As Tambay so rightly said when the New York Film Festival last fall announced that it would present a brand new restoration of Ousmane Sembene’s "Black Girl" (here), the film (original French title, "La noire de…") is "rich with symbolism and complexities that are essentially reactions to, and analysis of, the cultural legacy of colonialism – a recurrent theme you’ll find in much of Sembène’s work, as well as commentary on the untapped strength and abilities of African women."
What starts out as a deceptively simple story about a young Senegalese woman, Diouana (played by Thérèse M’Bisine Diop), who works as nanny for a couple and whose hopes of an exciting life in France are dashed when her white employers expect her to work as their servant, transcends its premise to become an uncompromising and powerful portrait of the everlasting and tragic consequences of colonialism.
Though it was not Sembene’s first film, it was the film that brought him into the international spotlight as an important filmmaker, as well has heralding the emergence of an African cinema that was mostly unknown.
And now, just in time with BFI Home Video’s release of "Black Girl" on a duel Blu-ray and standard DVD package, a new 4k restoration from the original camera and sound negatives via Janus Films is hitting theaters around the country. BAMcinematek in Brooklyn NYC will house a 1-week run of the film from May 18 to May 24, 2016. It’ll screen with "Borom Sarret" (1963), Sembène’s first film.
The Blu-ray will also include "Borom Sarret," which is credited as the first film made by an African filmmaker. However that claim needs a little history lesson – if you don’t mind.
One can argue that the first film actually made by an African filmmaker was the short "C’etait il y a quatre ans" ("That Was Four Years Ago"), directed by Beninese/Senegalese film director and historian Paulin Soumanou Vieyra in 1954, which he followed up with "Afrique-sur-Seine," another short film in 1955. But both of those films were made in Paris, while "Borom Serrat" was the film first to be made in Africa by a black African filmmaker.
Though again, there were Egyptian commercial films made during the 1950’s by Egyptian filmmakers and Egypt is in Africa right? So talk about splitting hairs.

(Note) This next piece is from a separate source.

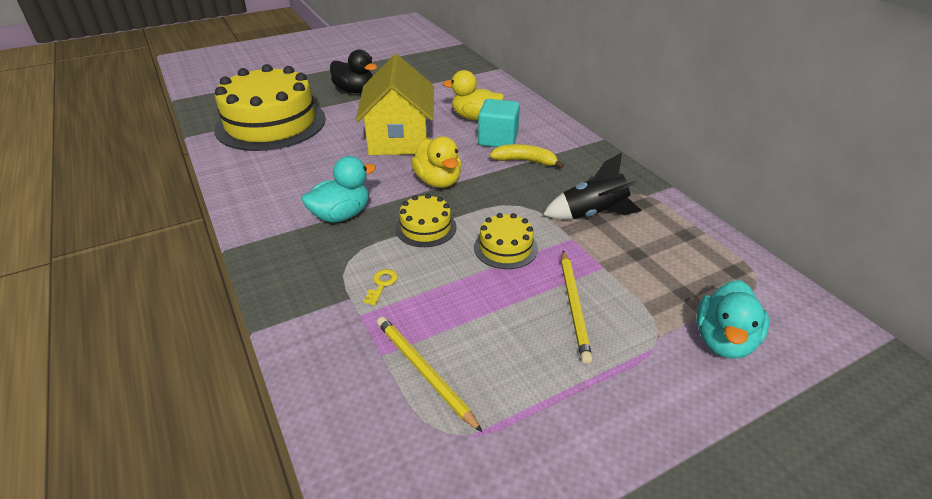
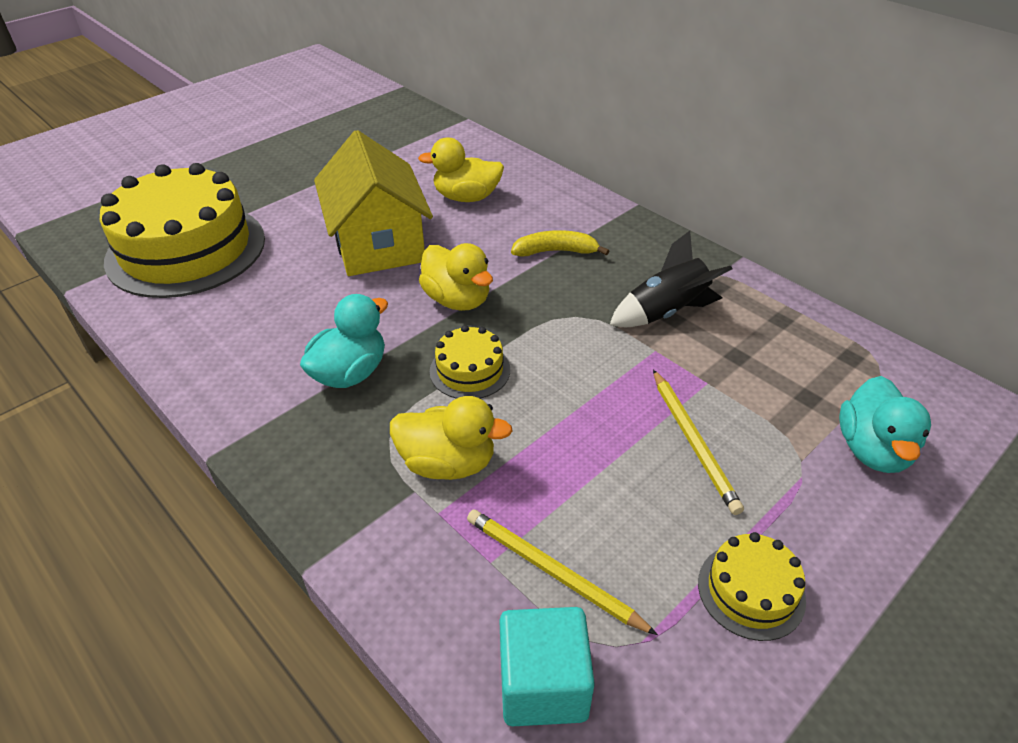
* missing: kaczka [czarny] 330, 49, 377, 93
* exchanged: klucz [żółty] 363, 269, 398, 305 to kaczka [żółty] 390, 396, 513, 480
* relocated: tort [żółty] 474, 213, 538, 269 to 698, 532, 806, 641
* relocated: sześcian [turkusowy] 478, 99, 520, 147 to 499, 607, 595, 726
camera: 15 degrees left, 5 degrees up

Regardless, "Borom Sarret" was Sembene’s first film, which displayed a remarkable talent and a bold indication of the great films to come, and which is an "allegorical" tale exploring poverty and inequality as it charts a day in the life of a hard-up cart driver in Dakar, whose good deeds are rewarded with great injustice.

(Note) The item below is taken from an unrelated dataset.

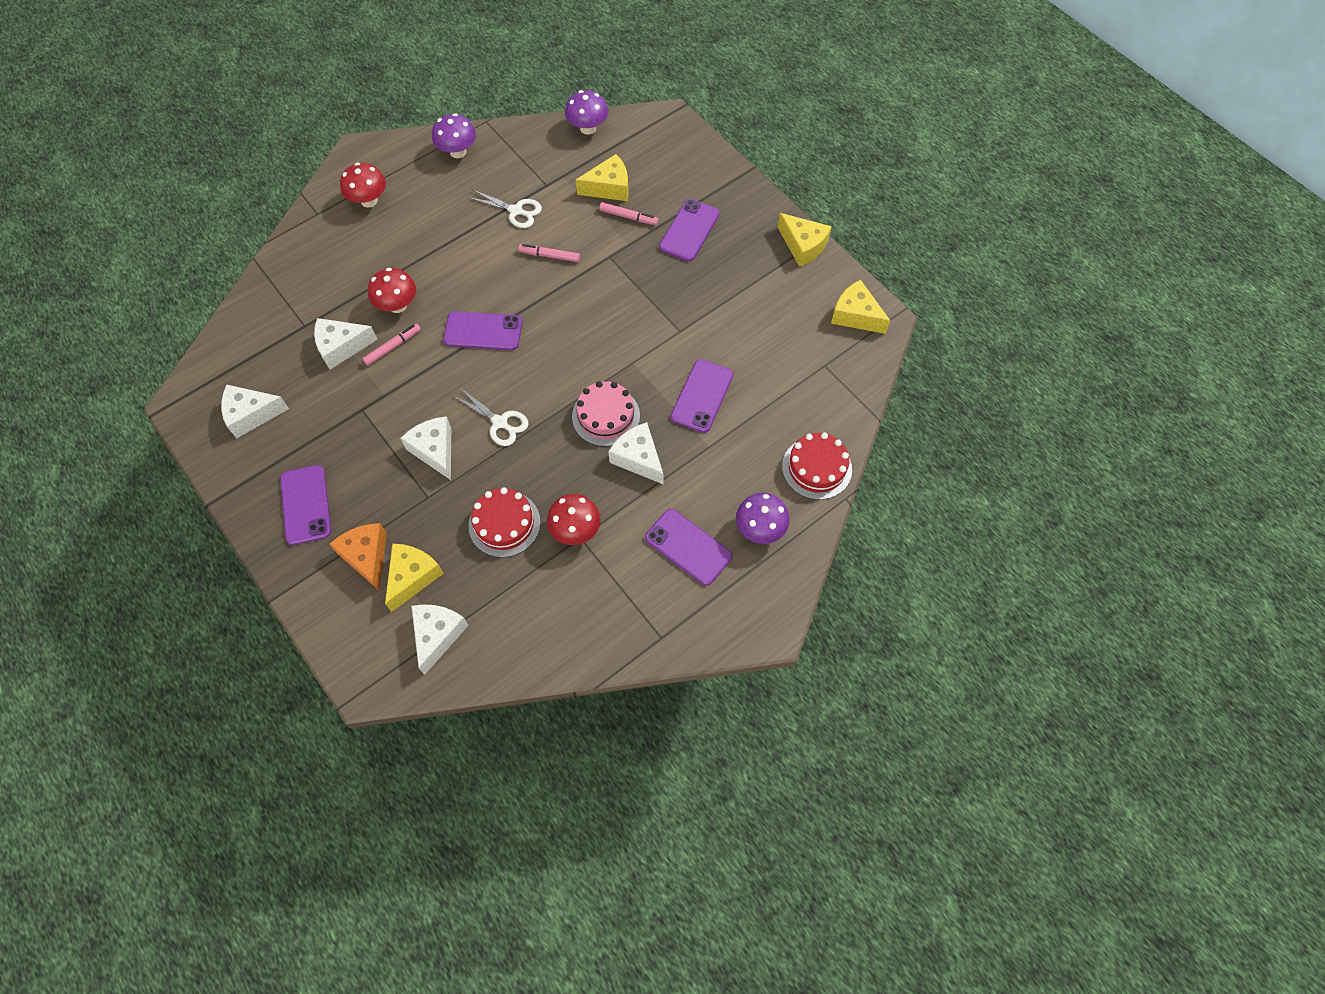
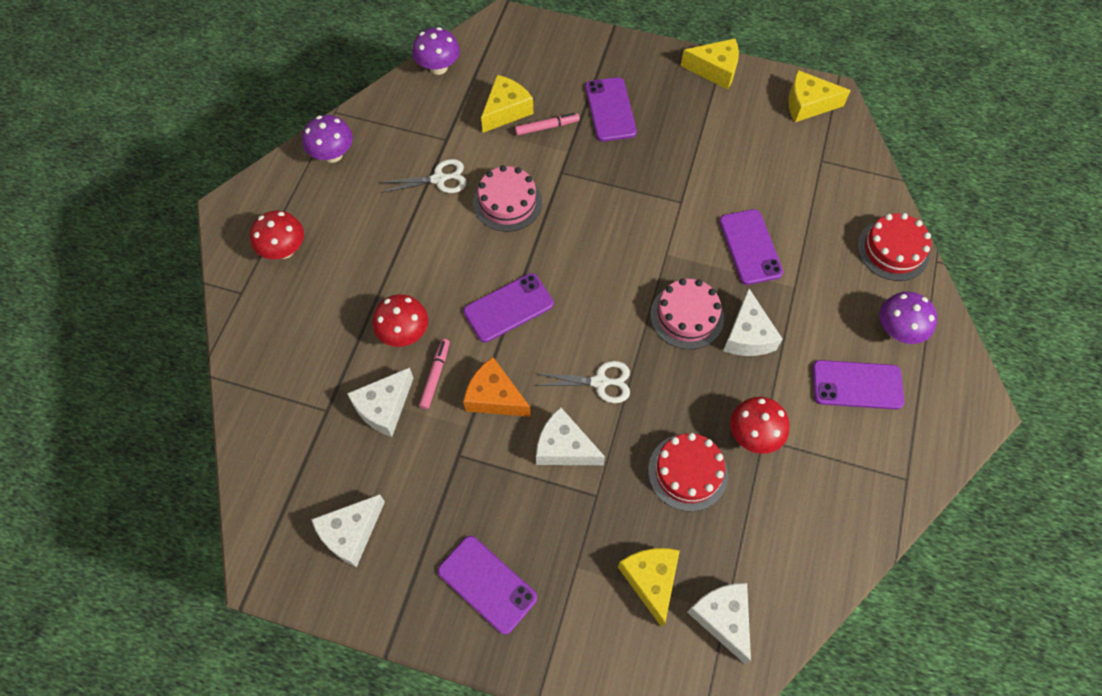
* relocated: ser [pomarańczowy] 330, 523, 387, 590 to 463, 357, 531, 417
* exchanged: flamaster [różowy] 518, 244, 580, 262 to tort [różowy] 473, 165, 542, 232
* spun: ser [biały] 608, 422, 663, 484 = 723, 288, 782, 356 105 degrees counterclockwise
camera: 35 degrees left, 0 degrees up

On the BFI DVD, both films will be presented in the new 4K restoration, and among the extras included will be theatrical and alternative color-sequence versions of "Black Girl," as well as "Snatches of a Conversation" with actress M’Bissine Thérèse Diop, the documentary "The Making of African Cinema" on the work of Sembene, and an illustrated chronology of the director’s life in film.
However, there is a catch; and that of course is that the BFI DVD, being a British release, means that it is a locked region "B" disc; so unless you have a mutil-region DVD player, you will not be able to play it on your regular domestic (American) DVD blu-ray or standard player.
Hopefully Criterion, or another similar DVD label that regularly releases classic foreign films here in the States, will release it sometime next year.
In the meantime, if you live in NYC, go see "Black Girl" – the new 4K restoration – on the big screen, in May, when it’ll have a 1-week run at BAM. As it screens in other cities, we will alert you.